(Text passage begins)

Re: [Cfrg] Fwd: I-D Action: draft-yonezawa-pairing-friendly-curves-01.txt

[Shoko YONEZAWA <yonezawa@lepidum.co.jp>]

Hi Mike,

Thank you again for the feedback.

 > It would be helpful for implementors to know if the curves support an
 > M-Type or D-Type twist.
 >
 > BLS381 and BN462 are both M-Type. BLS48_581 is D-Type.

As the information for implementers,
we add the description of M-type or D-type for each curve.

 > Also I think a standard should also include a generator point for G2 for
 > interoperability, as well as for G1. For example an implementation of BLS
 > short signature probably requires a generator in G2.

The generator point for G2 is described as a base point G' = (x', y')
in our draft.
We revise the description for clarification.

Best,
Shoko

On 2019/03/21 0:48, Michael Scott wrote:
> A couple of further observations..
> 
> It would be helpful for implementors to know if the curves support an
> M-Type or D-Type twist.
> 
> BLS381 and BN462 are both M-Type. BLS48_581 is D-Type.
> 
> Also I think a standard should also include a generator point for G2 for
> interoperability, as well as for G1. For example an implementation of BLS
> short signature probably requires a generator in G2.
> 
> Mike
> 
> On Tue, Mar 19, 2019 at 3:39 AM Shoko YONEZAWA <yonezawa@lepidum.co.jp>
> wrote:
> 
>> Dear Mike,
>>
>> Thank you very much for your comments.

(Text passage ends)
(Data extract begins)

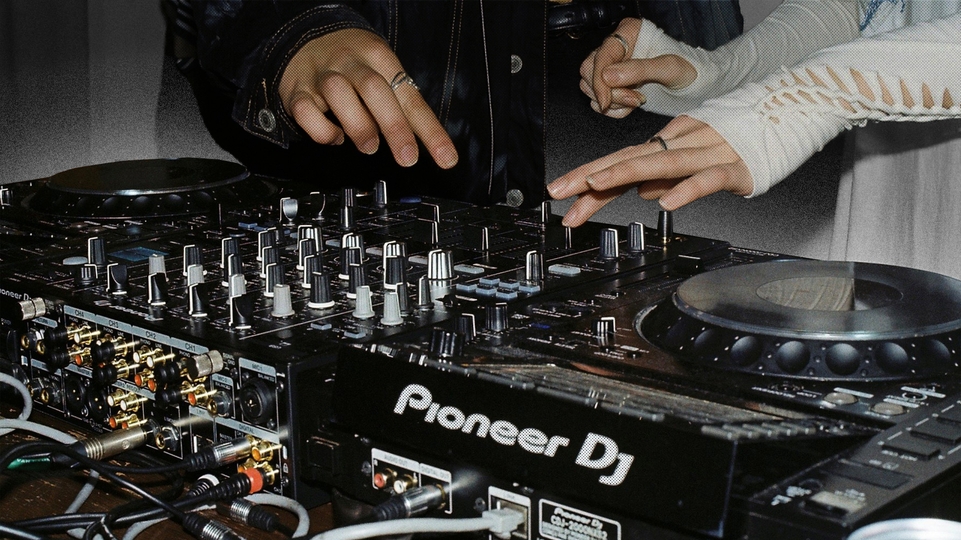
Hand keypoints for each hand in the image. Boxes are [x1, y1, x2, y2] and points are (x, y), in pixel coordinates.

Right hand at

(Data extract ends)

Problem to work on:
Can you continue the email thread on the pairing-friendly curves draft from its last sentence?

Response to this exercise:
>>
>>> The suggested curves do not appear to meet the requirement for subgroup
>>> security which is indicated as being a desirable property in section
>> 3.1 -
>>> “One has to choose parameters so that the cofactors of G_1, G_2 and G_T
>>> contain no prime factors smaller than |G_1|, |G_2| and |G_T|”.
>>>
>>> The case could be made that subgroup security is not so important, but if
>>> so the text in 3.1 should be modified to reflect this point of view.
>>
>> As you pointed out, we found that our suggested curves are not
>> subgroup-secure.
>> For standardization, we focus on the existing implementations as well as
>> sufficient security.
>> We think it impractical to choose a completely new parameter and
>> implement it from now.
>> Therefore, we would like to recommend the current parameters we
>> described in the draft with modifying our description of subgroup security.
>>
>> We are keeping watching the research activity and ready to change
>> parameters if a critical attack for pairing-friendly curves which don't
>> meet subgroup security is found.
>>
>>> Another point – the BLS381 curve was chosen for a very particular (albeit
>>> important) application where it is a requirement that r-1 has a factor of
>>> 2^m for a large value of m. Curves chosen with application-specific
>>> benefits should I suggest be considered carefully if proposed as more
>>> general purpose standards. Note that this particular application
>>> disadvantages BN curves, as due to the form of its formula for r, this
>>> particular condition is much harder to achieve.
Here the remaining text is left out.